We are living and breathing paradoxes. Walking around the world feeling, thinking, and being opposite things in any given moment. That’s just who and what we are. And I would say that most of us have a version of this deep dichotomy inside of us. We are both able of accomplishing the most remarkable things, and the most destructive. What my therapist was trying to tell me with those questions, was that much of my past and current chaos was due to the fact that I kept avoiding my special mythology in favour of my worthlessness one. I was recently reminded of this in two ways. First, a good friend of mine has recently found a new job, after a long and patient period of searching her soul, being kind to herself, and testing her values. It has paid off, as it always does, but life is tricky and complex, and sometimes we don’t get enough time and space to give ourselves these moments to stop, reflect, and feel. I’m extremely happy and excited for her on this new journey. I believe that, in short, she was looking for her own specialness and reclaiming it for herself. The second thing was listening to a podcast interview with Esther Perel – one of my therapy idols – where she was saying that sometimes her most difficult therapy sessions were her best. The ones where she was feeling down and depressed, or experiencing some emotional turmoil, often end up being her most productive ones.
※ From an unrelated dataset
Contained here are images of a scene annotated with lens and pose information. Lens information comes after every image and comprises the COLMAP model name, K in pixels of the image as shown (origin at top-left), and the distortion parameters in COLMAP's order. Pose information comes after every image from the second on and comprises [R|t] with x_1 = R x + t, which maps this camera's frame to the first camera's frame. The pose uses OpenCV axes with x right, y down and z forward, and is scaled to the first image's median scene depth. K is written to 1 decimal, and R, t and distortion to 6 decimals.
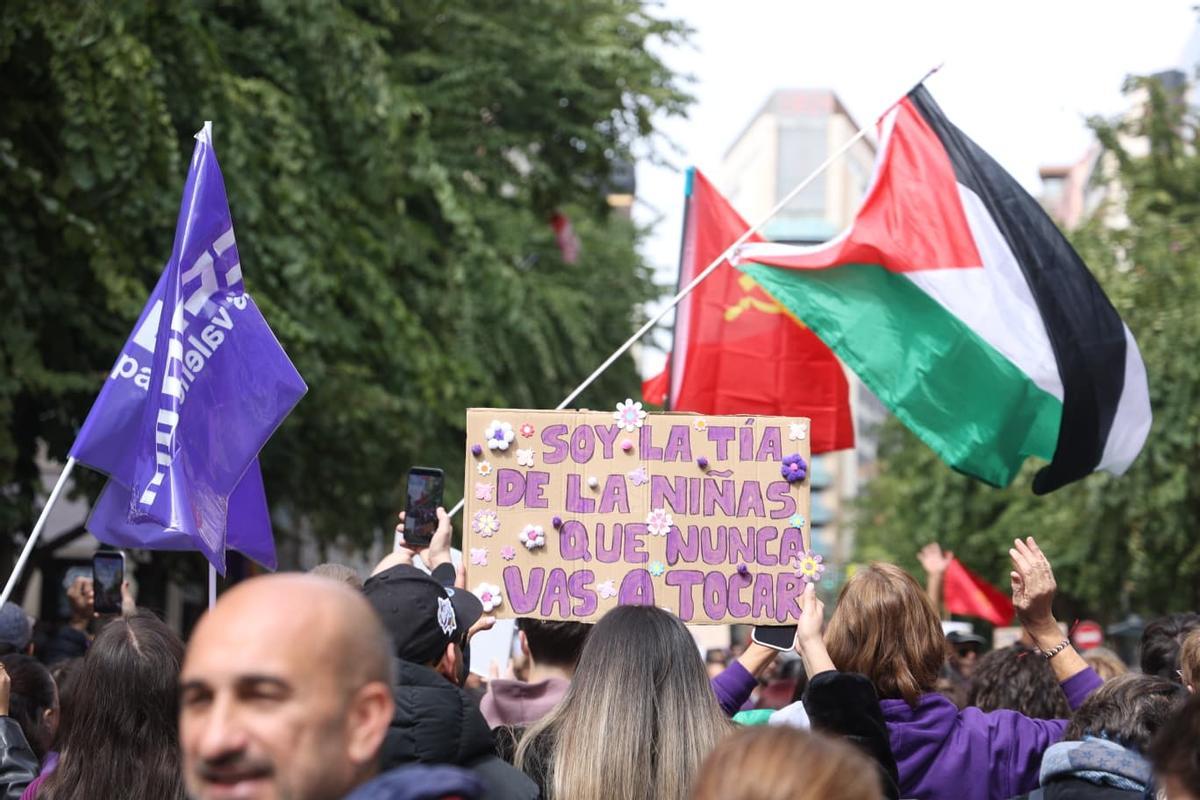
lens RADIAL K [[3475.5, 0, 598.3], [0, 3475.5, 423.9], [0, 0, 1]] dist [0.634174, 0.052397]
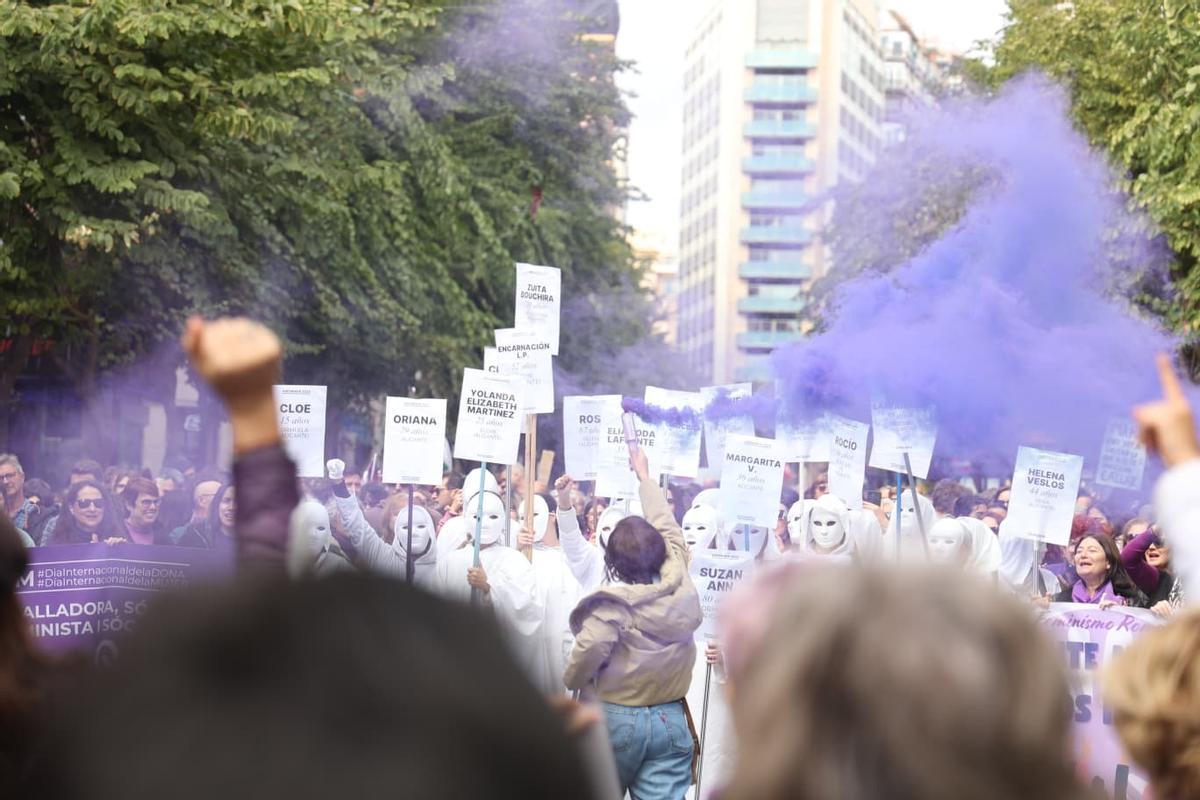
lens RADIAL K [[3475.5, 0, 598.3], [0, 3475.5, 423.9], [0, 0, 1]] dist [0.634174, 0.052397]
pose [[0.999968, -0.004906, 0.006295, 0.003096], [0.004590, 0.998777, 0.049230, -0.055491], [-0.006529, -0.049200, 0.998768, -0.811237]]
She attributes this to actually enabling her to be closer to her clients’ pain, as she was also experiencing pain.

Now, I’ve been very scared of this in recent years. I’ve over-worked myself to a burnout, which almost made me quit therapy altogether, and I’ve been really scared to manage this dynamic in my own life. How many clients are too many clients? How many sessions are too many sessions? Am I being a good therapist if I’m not feeling well? What listening to that interview helped me with was this: I forgot about the grey. I forgot that during the period that I was burning out and thinking of quitting therapy, I was also undergoing some of the most profound changes in my inner world, battling with health issues and their subsequent emotional upheaval, and generally engaging with a new-found perspective about my life. I forgot that the burnout was not just about my therapy work, it was also about all the things that were happening in my life at the time. And whenever there’s an upheaval, the personal mythology that arises and takes over is the worthlessness one. I’ve been letting fear get in the way of doing more, of accomplishing more, of being special, because my personal narrative of worthlessness has been running the show, somewhat unbeknownst to me.

This is constant work. To remind myself that I’m special. That I’ve accomplished great things, and that I can accomplish many more. That I’ve actually got much to give, and to receive. I’m reminded of that Marianne Williamson quote:

Our deepest fear is not that we are inadequate. Our deepest fear is that we are powerful beyond measure. It is our Light, not our Darkness, that most frightens us.

Embrace your specialness. Work at it. Remind yourself of it. In fact, try to surround yourself with people who can remind you of it. And sometimes, try to reach out and openly seek the help from those around you, who will remind you of how special you are to them, and this will help you remind yourself of how special you are, to yourself. It takes a village to do many things. Don’t forget your village. Use it. Invite them in. Be special with them.